The API token contains a random password (the access_token), which is valid for a certain period. You can use
this password to access the API until it expires, after which you have
to refresh the token to generate a new random password.
Example API Token
{
"api_token": {
"id": "Abc123",
"access_token": "Abc123Def456Ghi789Jk",
"expires_at": "2025-01-01T13:00:00.000+01:00",
"refresh_token": "Lmn987Opq654Rst321Uv",
"refresh_url": "https://my.iobee.eu/api/token/Abc123/refresh"
}
}<?xml version="1.0" encoding="UTF-8"?> <api-token> <id>Abc123</id> <access-token>Abc123Def456Ghi789Jk</access-token> <expires-at type="dateTime">2025-01-01T13:00:00+01:00</expires-at> <refresh-token>Lmn987Opq654Rst321Uv</refresh-token> <refresh-url>https://my.iobee.eu/api/token/Abc123/refresh</refresh-url> </api-token>
Fields
id |
The unique id of this token |
|---|---|
access_token |
The secret token you can use to access our API |
expires_at |
The expiry date for the access_token field.

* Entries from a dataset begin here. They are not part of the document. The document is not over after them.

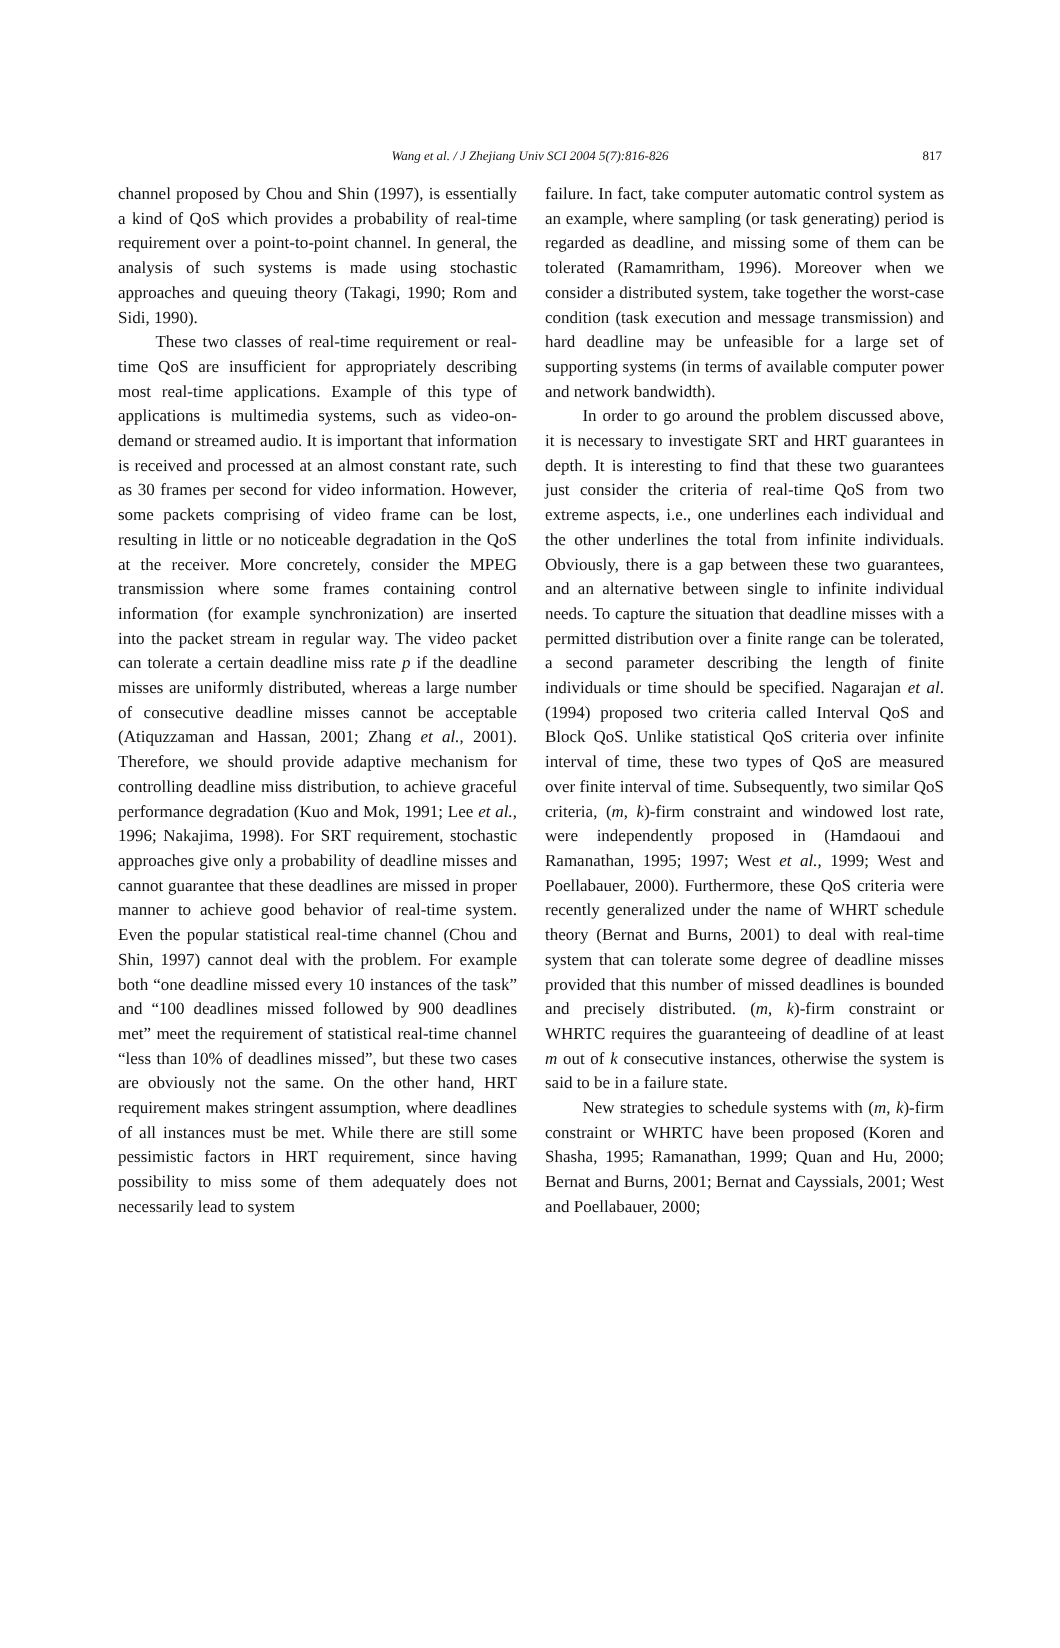Wang et al. / J Zhejiang Univ SCI 2004 5(7):816-826
817
channel proposed by Chou and Shin (1997), is essentially a kind of QoS which provides a probability of real-time requirement over a point-to-point channel. In general, the analysis of such systems is made using stochastic approaches and queuing theory (Takagi, 1990; Rom and Sidi, 1990).
These two classes of real-time requirement or real-time QoS are insufficient for appropriately describing most real-time applications. Example of this type of applications is multimedia systems, such as video-on-demand or streamed audio. It is important that information is received and processed at an almost constant rate, such as 30 frames per second for video information. However, some packets comprising of video frame can be lost, resulting in little or no noticeable degradation in the QoS at the receiver. More concretely, consider the MPEG transmission where some frames containing control information (for example synchronization) are inserted into the packet stream in regular way. The video packet can tolerate a certain deadline miss rate p if the deadline misses are uniformly distributed, whereas a large number of consecutive deadline misses cannot be acceptable (Atiquzzaman and Hassan, 2001; Zhang et al., 2001). Therefore, we should provide adaptive mechanism for controlling deadline miss distribution, to achieve graceful performance degradation (Kuo and Mok, 1991; Lee et al., 1996; Nakajima, 1998). For SRT requirement, stochastic approaches give only a probability of deadline misses and cannot guarantee that these deadlines are missed in proper manner to achieve good behavior of real-time system. Even the popular statistical real-time channel (Chou and Shin, 1997) cannot deal with the problem. For example both “one deadline missed every 10 instances of the task” and “100 deadlines missed followed by 900 deadlines met” meet the requirement of statistical real-time channel “less than 10% of deadlines missed”, but these two cases are obviously not the same. On the other hand, HRT requirement makes stringent assumption, where deadlines of all instances must be met. While there are still some pessimistic factors in HRT requirement, since having possibility to miss some of them adequately does not necessarily lead to system
failure. In fact, take computer automatic control system as an example, where sampling (or task generating) period is regarded as deadline, and missing some of them can be tolerated (Ramamritham, 1996). Moreover when we consider a distributed system, take together the worst-case condition (task execution and message transmission) and hard deadline may be unfeasible for a large set of supporting systems (in terms of available computer power and network bandwidth).
In order to go around the problem discussed above, it is necessary to investigate SRT and HRT guarantees in depth. It is interesting to find that these two guarantees just consider the criteria of real-time QoS from two extreme aspects, i.e., one underlines each individual and the other underlines the total from infinite individuals. Obviously, there is a gap between these two guarantees, and an alternative between single to infinite individual needs. To capture the situation that deadline misses with a permitted distribution over a finite range can be tolerated, a second parameter describing the length of finite individuals or time should be specified. Nagarajan et al.(1994) proposed two criteria called Interval QoS and Block QoS. Unlike statistical QoS criteria over infinite interval of time, these two types of QoS are measured over finite interval of time. Subsequently, two similar QoS criteria, (m, k)-firm constraint and windowed lost rate, were independently proposed in (Hamdaoui and Ramanathan, 1995; 1997; West et al., 1999; West and Poellabauer, 2000). Furthermore, these QoS criteria were recently generalized under the name of WHRT schedule theory (Bernat and Burns, 2001) to deal with real-time system that can tolerate some degree of deadline misses provided that this number of missed deadlines is bounded and precisely distributed. (m, k)-firm constraint or WHRTC requires the guaranteeing of deadline of at least m out of k consecutive instances, otherwise the system is said to be in a failure state.
New strategies to schedule systems with (m, k)-firm constraint or WHRTC have been proposed (Koren and Shasha, 1995; Ramanathan, 1999; Quan and Hu, 2000; Bernat and Burns, 2001; Bernat and Cayssials, 2001; West and Poellabauer, 2000;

The token can no longer be used after this moment. |
refresh_token |
The secret token you use to request a new access_token. This value is hashed in our database and can not
be retrieved later. If you have lost the refresh token, you have to create a new API token, the old token can
not be refreshed anymore.
|
refresh_url |
The URL of the API to request a new access_token |
Usage
To authenticate yourself in the API, you must put the access_token in the header of the request, like so:
Authorization: Token token="Abc123Def456Ghi789Jk"
The exception to this is the refresh service, where you have to use the refresh_token in the header.